| |
Zwitserse freule vertelt over het Maastrichtse society-leven in de 18e eeuw.
Een levendige beschrijving van de Maastrichtse society in de tweede helft van de 18e eeuw en een rake typering van vele van haar leden geeft ons de Zwitserse freule Sophie van Erlach, geb. van Effingen- von Wildegg in het, op de periode 1760-1785 betrekking hebbende uitreksel uit haar dagboek. Dit werd in 1951 te Zürich gepubliceerd onder de titel: Aus dem Tagebuch des Schlossfräuleins von Wildegg. Zij werd op 16 november 1766 geboren in het kasteel Wildegg. Haar prille jeugd bracht zij door op het buitengoed van haar Hollandse grootmoeder, de op 17 november 1716 te Maastricht geboren Margariet Elisabeth Maria Lemker, weduwe van baron Sigismund vom Graffenried, waarmee zij op 17 augustus 1745 te Maastricht in het huwelijk was getreden.
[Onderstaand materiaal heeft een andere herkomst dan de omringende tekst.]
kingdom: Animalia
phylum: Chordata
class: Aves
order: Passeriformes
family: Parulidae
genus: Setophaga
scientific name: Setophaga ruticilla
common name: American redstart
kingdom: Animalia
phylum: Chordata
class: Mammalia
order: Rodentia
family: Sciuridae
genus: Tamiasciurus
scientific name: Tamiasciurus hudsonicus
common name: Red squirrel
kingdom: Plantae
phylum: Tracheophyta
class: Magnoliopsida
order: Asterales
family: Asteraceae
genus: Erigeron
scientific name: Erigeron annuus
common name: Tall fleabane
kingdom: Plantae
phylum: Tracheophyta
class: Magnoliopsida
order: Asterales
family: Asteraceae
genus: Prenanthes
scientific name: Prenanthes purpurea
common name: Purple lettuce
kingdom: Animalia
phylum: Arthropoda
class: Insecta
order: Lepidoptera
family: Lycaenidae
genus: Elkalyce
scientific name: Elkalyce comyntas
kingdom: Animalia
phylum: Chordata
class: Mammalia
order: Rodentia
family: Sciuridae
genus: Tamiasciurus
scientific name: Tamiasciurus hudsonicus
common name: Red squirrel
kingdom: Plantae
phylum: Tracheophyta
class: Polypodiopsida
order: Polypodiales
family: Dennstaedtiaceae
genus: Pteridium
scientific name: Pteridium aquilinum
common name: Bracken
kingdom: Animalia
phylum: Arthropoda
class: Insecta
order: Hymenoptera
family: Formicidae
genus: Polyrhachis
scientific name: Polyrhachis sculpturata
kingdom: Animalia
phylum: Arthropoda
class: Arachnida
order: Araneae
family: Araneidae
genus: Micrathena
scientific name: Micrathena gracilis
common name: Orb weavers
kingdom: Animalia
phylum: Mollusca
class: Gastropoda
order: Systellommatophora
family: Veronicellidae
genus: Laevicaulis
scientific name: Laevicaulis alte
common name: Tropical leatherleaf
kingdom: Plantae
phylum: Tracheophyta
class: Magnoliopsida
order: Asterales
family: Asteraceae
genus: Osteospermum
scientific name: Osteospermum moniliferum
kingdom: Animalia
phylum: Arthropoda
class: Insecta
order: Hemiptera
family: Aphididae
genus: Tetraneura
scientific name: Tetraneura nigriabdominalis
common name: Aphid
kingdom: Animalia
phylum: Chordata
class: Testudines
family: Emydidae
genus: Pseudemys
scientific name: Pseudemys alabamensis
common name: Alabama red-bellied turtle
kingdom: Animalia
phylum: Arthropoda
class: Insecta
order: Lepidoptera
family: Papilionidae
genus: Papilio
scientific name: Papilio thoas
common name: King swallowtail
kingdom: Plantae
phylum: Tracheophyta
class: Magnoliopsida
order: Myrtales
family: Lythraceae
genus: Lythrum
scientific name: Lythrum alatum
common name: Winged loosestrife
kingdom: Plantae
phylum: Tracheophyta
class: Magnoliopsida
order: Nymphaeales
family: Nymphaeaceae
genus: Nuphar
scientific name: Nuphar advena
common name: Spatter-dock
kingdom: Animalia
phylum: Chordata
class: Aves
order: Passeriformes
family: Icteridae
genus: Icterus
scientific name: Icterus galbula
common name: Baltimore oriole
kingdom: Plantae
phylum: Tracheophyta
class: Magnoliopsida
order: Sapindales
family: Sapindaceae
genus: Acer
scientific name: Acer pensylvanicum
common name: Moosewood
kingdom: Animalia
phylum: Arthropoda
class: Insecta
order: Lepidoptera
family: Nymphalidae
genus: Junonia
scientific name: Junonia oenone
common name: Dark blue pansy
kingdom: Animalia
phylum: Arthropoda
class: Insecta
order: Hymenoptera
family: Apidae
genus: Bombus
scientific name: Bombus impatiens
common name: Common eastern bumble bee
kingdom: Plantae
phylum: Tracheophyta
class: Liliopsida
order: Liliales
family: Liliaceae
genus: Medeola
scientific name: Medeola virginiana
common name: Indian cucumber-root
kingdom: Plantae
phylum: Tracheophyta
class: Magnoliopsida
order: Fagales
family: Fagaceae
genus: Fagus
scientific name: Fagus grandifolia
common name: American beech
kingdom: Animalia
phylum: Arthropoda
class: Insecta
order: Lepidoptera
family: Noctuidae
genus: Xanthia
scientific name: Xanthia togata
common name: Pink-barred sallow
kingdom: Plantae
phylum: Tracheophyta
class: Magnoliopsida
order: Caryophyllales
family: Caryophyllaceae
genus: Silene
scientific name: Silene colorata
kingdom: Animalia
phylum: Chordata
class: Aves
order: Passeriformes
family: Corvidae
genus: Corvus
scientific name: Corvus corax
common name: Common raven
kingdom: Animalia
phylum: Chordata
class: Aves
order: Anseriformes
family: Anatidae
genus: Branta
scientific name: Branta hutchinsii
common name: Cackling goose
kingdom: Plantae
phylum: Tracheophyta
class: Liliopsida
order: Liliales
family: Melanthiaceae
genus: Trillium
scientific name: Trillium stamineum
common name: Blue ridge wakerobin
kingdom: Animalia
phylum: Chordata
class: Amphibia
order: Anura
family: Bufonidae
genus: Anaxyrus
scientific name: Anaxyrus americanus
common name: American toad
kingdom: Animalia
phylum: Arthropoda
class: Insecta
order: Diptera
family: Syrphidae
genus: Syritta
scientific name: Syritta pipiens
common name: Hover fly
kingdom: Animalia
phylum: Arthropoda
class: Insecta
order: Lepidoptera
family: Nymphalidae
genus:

Daarna verbleef Sophie in verschillende Zwitserse kostscholen. Kort na het overlijden van haar grootmoeder op 19 februari 1781, nam haar vader, die zij tot dan toe nauwelijks had gekend, haar bij zich op het familieslot te Wildegg. Baron von Wildegg was een knappe, temperamentvolle, maar ietwat ijdele edelman. Met een inkomen van 40.000 francs leefde hij als een grand-seigneur. Hij was driemaal gehuwd, maar had daarnaast heel wat amoureuze avontuurtjes.
In 1782 ontving Sophie een uitnodiging van een broer van haar grootmoeder, baron Gaspard Guillaume Charles Lemker de Quade om een tijdje te Maastricht te komen logeren, welke uitnodiging zij gretig aanvaardde. Haar vader, die onderweg verschillende zakenbezoeken wilde afleggen zou haar begeleiden.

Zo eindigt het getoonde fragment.